天寧寺に行くにはJRの高架をくぐって、階段を上ります。走る列車をすぐ近くで見ることができます。下の写真は貨物列車の通過を撮影したものです。
1692年に五重塔が老朽化したため上部の2層を取り除き、現在の三重塔(高さ約20m)となりました。三重塔は国の重要文化財です。三重塔の上にある坂から眺める風景は尾道を代表する景色のひとつです。
天寧寺の山門も本堂も素晴らしいのですが、本堂の中のふすま絵は圧巻でした。
牡丹と獅子のふすま絵は日本南画界の重鎮、直原玉青(じきはらぎょくせい)氏の作品です。勢いのある獅子の絵に圧倒されました。
天寧寺の五百羅漢にも圧倒されました。前日に行った宮島の大聖院の赤い帽子を被ったかわいい五百羅漢と違い、天寧寺の五百羅漢は厳かな雰囲気がありました。
6、西國寺
天寧寺の次に、国の重要文化財である常称寺に行きたかったのですが、2016年から大規模修理中なので断念し、西國寺に行きました。天寧寺からは徒歩15分ほどの距離です。
寺伝によれば、西國寺は729年に行基がより建立されました。真言宗醍醐派大本山です。1108年には白河上皇の勅願寺となり、山陽道随一の伽藍を誇りました。現在でも尾道市の寺院の中で最大の規模を誇っています。
仁王門は広島県指定重要文化財です。1648年に建立されました。健脚を願い、2mの大草鞋が吊されています。この大草鞋の大きさにはかなり驚きました。
1386年、備後国守護大名山名氏により建立された金堂は国の重要文化財に指定されています。
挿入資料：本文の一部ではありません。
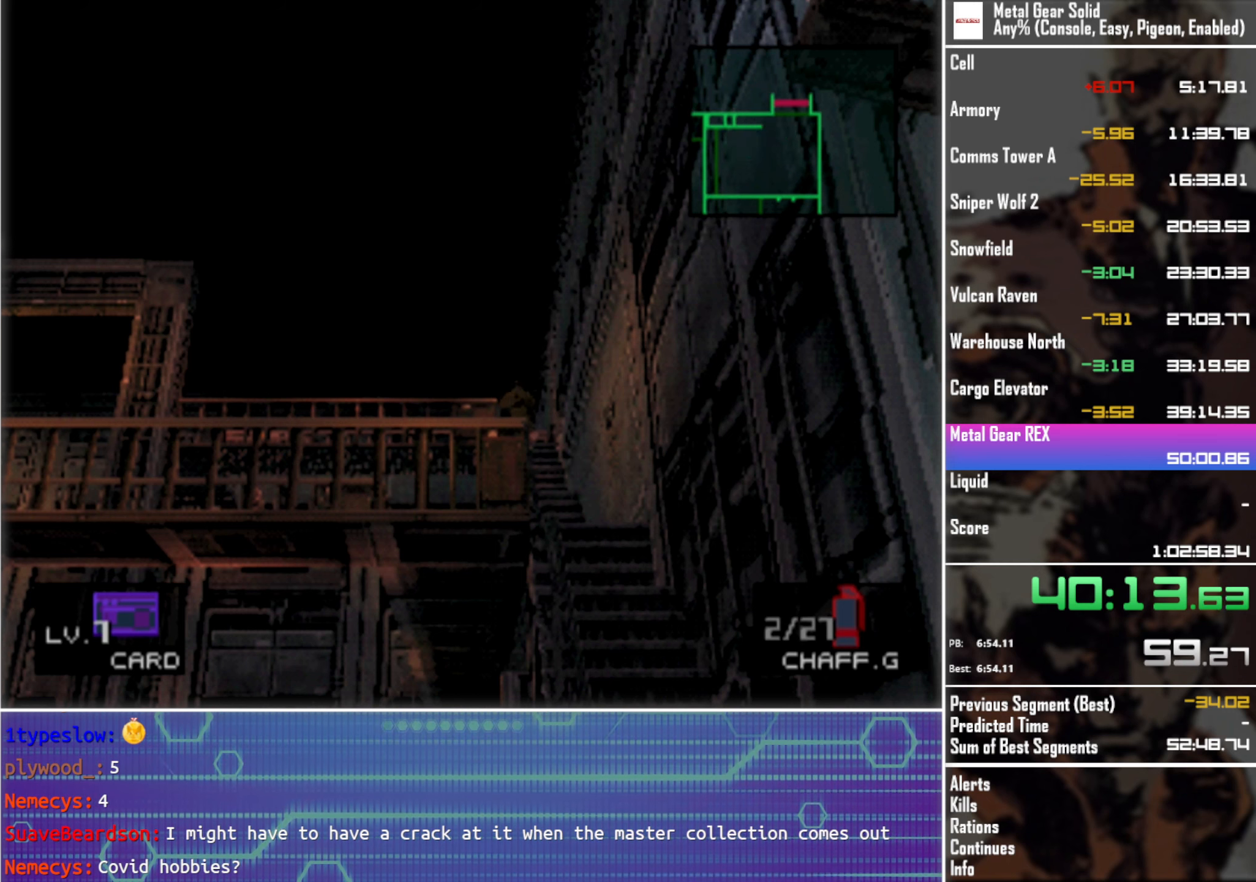
{"buttons": ["TRIANGLE", "DPAD_UP"], "left_stick": "center", "events": []}
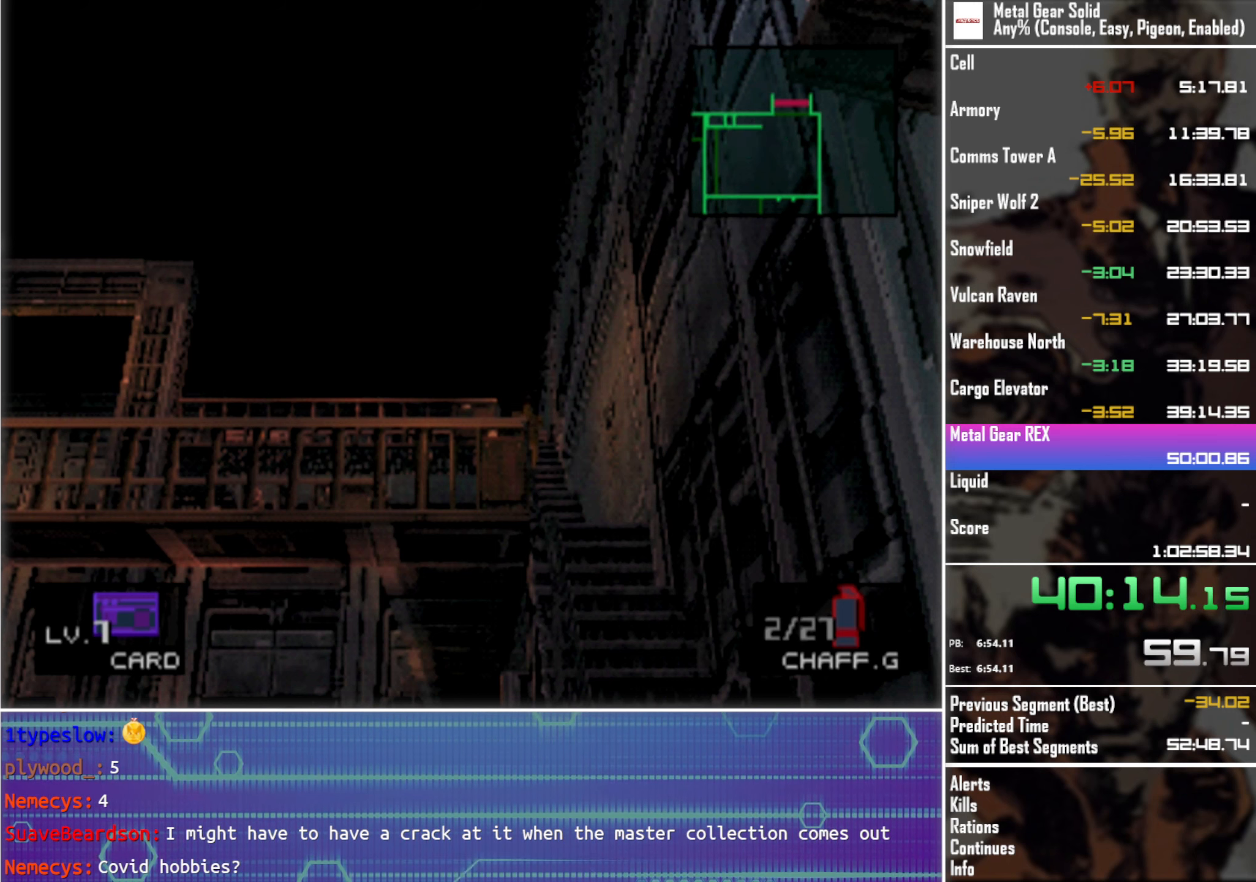
{"buttons": ["TRIANGLE", "DPAD_UP"], "left_stick": "center", "events": []}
600年以上前の建築と思えないくらいに綺麗に残っています。
金堂と鐘楼の境内から、大師堂、毘沙門天の境内を経て階段を登ると三重塔があります。
三重塔は1429年に室町幕府6代将軍足利義教(よしのり)の寄進により建立されました。火災に遭うことなく建立時の美しい姿のまま現在に至っています。三重塔は国の重要文化財です。三重塔の場所から見る尾道の景色はとても美しいです。
7、西郷寺
西國寺の次に、徒歩10分程度の場所にある西郷寺へ行きました。
西郷寺は足利尊氏により寄進を受けて1353年に建立されました。本堂は南北朝時代の建築様式を最もよく表し、時宗最古式の本堂の遺構としてされています。本堂と山門は国の重要文化財です。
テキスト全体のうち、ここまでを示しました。